▶ **Problem statement**
The records below must be reproduced in full and without error.

(Supplied entries Opens)

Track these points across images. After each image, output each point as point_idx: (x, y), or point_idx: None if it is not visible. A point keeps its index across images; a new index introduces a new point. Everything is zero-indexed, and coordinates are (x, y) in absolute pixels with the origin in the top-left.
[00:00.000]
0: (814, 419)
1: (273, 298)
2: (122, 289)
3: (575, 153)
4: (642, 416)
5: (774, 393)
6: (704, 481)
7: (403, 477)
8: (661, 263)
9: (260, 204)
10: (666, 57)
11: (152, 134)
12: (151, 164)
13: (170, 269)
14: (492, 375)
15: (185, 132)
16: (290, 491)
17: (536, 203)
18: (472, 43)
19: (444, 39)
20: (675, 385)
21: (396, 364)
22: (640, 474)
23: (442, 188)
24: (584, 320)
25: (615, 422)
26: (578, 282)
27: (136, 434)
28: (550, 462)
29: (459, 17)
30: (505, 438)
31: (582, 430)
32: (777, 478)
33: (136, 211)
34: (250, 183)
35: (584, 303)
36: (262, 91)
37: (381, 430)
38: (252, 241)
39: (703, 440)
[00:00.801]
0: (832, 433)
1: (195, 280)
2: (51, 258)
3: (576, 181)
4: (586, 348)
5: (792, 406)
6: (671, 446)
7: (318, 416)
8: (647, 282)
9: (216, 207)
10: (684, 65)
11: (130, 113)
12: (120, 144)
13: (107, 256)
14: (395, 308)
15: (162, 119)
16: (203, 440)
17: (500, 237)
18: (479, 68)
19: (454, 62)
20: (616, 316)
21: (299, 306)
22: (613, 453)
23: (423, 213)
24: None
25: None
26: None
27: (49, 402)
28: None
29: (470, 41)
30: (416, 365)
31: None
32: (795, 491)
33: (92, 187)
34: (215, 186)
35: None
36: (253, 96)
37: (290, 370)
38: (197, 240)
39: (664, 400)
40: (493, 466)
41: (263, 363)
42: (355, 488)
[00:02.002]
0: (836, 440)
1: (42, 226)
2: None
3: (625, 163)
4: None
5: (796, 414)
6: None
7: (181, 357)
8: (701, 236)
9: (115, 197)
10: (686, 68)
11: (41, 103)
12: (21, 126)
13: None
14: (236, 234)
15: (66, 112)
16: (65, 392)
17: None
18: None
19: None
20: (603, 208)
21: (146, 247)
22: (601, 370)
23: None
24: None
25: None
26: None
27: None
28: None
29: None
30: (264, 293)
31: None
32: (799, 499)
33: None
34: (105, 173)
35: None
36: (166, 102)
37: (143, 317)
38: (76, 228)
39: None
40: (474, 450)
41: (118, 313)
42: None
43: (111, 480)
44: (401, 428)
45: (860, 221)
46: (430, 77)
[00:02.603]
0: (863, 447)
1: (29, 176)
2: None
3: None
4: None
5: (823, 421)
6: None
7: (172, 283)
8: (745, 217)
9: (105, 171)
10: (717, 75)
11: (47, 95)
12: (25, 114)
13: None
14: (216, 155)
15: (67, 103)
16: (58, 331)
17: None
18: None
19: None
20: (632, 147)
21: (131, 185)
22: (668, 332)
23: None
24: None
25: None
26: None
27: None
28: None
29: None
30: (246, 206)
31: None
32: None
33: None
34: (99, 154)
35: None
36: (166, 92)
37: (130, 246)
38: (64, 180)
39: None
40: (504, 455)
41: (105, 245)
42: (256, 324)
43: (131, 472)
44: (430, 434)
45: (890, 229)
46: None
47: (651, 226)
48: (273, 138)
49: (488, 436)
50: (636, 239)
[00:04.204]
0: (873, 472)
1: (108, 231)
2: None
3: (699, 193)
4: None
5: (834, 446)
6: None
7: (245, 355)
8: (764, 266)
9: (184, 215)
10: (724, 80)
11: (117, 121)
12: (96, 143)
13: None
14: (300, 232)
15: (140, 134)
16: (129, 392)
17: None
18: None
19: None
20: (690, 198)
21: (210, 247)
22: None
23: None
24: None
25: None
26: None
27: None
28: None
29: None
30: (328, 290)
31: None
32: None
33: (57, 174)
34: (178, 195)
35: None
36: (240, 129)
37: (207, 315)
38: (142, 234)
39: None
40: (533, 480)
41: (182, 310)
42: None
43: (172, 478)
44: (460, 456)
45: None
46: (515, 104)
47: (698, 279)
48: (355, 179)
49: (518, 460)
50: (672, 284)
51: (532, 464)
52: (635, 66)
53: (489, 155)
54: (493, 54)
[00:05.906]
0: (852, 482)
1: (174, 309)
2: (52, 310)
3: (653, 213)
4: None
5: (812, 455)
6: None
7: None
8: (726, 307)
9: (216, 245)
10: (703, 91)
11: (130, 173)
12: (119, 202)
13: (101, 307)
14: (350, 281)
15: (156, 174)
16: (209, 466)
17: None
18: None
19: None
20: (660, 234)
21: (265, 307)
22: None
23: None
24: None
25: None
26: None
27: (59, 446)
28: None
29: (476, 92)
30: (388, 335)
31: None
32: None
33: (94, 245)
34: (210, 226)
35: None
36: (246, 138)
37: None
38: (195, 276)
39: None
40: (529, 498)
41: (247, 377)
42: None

(Supplied entries Closes)

▶ **Reply to the exercise**
Track these points across images. After each image, output each point as point_idx: (x, y), or point_idx: None if it is not visible. A point keeps its index across images; a new index introduces a new point. Everything is zero-indexed, and coordinates are (x, y) in absolute pixels with the origin in the top-left.
[00:00.000]
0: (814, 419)
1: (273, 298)
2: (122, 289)
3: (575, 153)
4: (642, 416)
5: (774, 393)
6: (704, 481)
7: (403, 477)
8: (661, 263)
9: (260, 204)
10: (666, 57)
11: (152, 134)
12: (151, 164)
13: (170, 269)
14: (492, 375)
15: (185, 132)
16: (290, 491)
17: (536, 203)
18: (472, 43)
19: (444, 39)
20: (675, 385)
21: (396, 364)
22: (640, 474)
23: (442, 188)
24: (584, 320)
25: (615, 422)
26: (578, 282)
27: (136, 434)
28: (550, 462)
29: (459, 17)
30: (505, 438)
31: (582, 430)
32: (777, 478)
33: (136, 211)
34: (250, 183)
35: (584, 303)
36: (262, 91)
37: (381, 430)
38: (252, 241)
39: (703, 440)
[00:00.801]
0: (832, 433)
1: (195, 280)
2: (51, 258)
3: (576, 181)
4: (586, 348)
5: (792, 406)
6: (671, 446)
7: (318, 416)
8: (647, 282)
9: (216, 207)
10: (684, 65)
11: (130, 113)
12: (120, 144)
13: (107, 256)
14: (395, 308)
15: (162, 119)
16: (203, 440)
17: (500, 237)
18: (479, 68)
19: (454, 62)
20: (616, 316)
21: (299, 306)
22: (613, 453)
23: (423, 213)
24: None
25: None
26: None
27: (49, 402)
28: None
29: (470, 41)
30: (416, 365)
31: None
32: (795, 491)
33: (92, 187)
34: (215, 186)
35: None
36: (253, 96)
37: (290, 370)
38: (197, 240)
39: (664, 400)
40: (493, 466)
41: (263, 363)
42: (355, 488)
[00:02.002]
0: (836, 440)
1: (42, 226)
2: None
3: (625, 163)
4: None
5: (796, 414)
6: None
7: (181, 357)
8: (701, 236)
9: (115, 197)
10: (686, 68)
11: (41, 103)
12: (21, 126)
13: None
14: (236, 234)
15: (66, 112)
16: (65, 392)
17: None
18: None
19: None
20: (603, 208)
21: (146, 247)
22: (601, 370)
23: None
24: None
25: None
26: None
27: None
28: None
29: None
30: (264, 293)
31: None
32: (799, 499)
33: None
34: (105, 173)
35: None
36: (166, 102)
37: (143, 317)
38: (76, 228)
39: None
40: (474, 450)
41: (118, 313)
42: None
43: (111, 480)
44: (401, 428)
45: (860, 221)
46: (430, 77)
[00:02.603]
0: (863, 447)
1: (29, 176)
2: None
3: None
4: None
5: (823, 421)
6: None
7: (172, 283)
8: (745, 217)
9: (105, 171)
10: (717, 75)
11: (47, 95)
12: (25, 114)
13: None
14: (216, 155)
15: (67, 103)
16: (58, 331)
17: None
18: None
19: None
20: (632, 147)
21: (131, 185)
22: (668, 332)
23: None
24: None
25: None
26: None
27: None
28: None
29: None
30: (246, 206)
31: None
32: None
33: None
34: (99, 154)
35: None
36: (166, 92)
37: (130, 246)
38: (64, 180)
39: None
40: (504, 455)
41: (105, 245)
42: (256, 324)
43: (131, 472)
44: (430, 434)
45: (890, 229)
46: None
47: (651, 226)
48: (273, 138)
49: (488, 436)
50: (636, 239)
[00:04.204]
0: (873, 472)
1: (108, 231)
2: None
3: (699, 193)
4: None
5: (834, 446)
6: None
7: (245, 355)
8: (764, 266)
9: (184, 215)
10: (724, 80)
11: (117, 121)
12: (96, 143)
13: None
14: (300, 232)
15: (140, 134)
16: (129, 392)
17: None
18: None
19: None
20: (690, 198)
21: (210, 247)
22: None
23: None
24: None
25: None
26: None
27: None
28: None
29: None
30: (328, 290)
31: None
32: None
33: (57, 174)
34: (178, 195)
35: None
36: (240, 129)
37: (207, 315)
38: (142, 234)
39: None
40: (533, 480)
41: (182, 310)
42: None
43: (172, 478)
44: (460, 456)
45: None
46: (515, 104)
47: (698, 279)
48: (355, 179)
49: (518, 460)
50: (672, 284)
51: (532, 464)
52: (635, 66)
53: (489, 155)
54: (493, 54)
[00:05.906]
0: (852, 482)
1: (174, 309)
2: (52, 310)
3: (653, 213)
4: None
5: (812, 455)
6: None
7: None
8: (726, 307)
9: (216, 245)
10: (703, 91)
11: (130, 173)
12: (119, 202)
13: (101, 307)
14: (350, 281)
15: (156, 174)
16: (209, 466)
17: None
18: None
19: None
20: (660, 234)
21: (265, 307)
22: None
23: None
24: None
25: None
26: None
27: (59, 446)
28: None
29: (476, 92)
30: (388, 335)
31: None
32: None
33: (94, 245)
34: (210, 226)
35: None
36: (246, 138)
37: None
38: (195, 276)
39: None
40: (529, 498)
41: (247, 377)
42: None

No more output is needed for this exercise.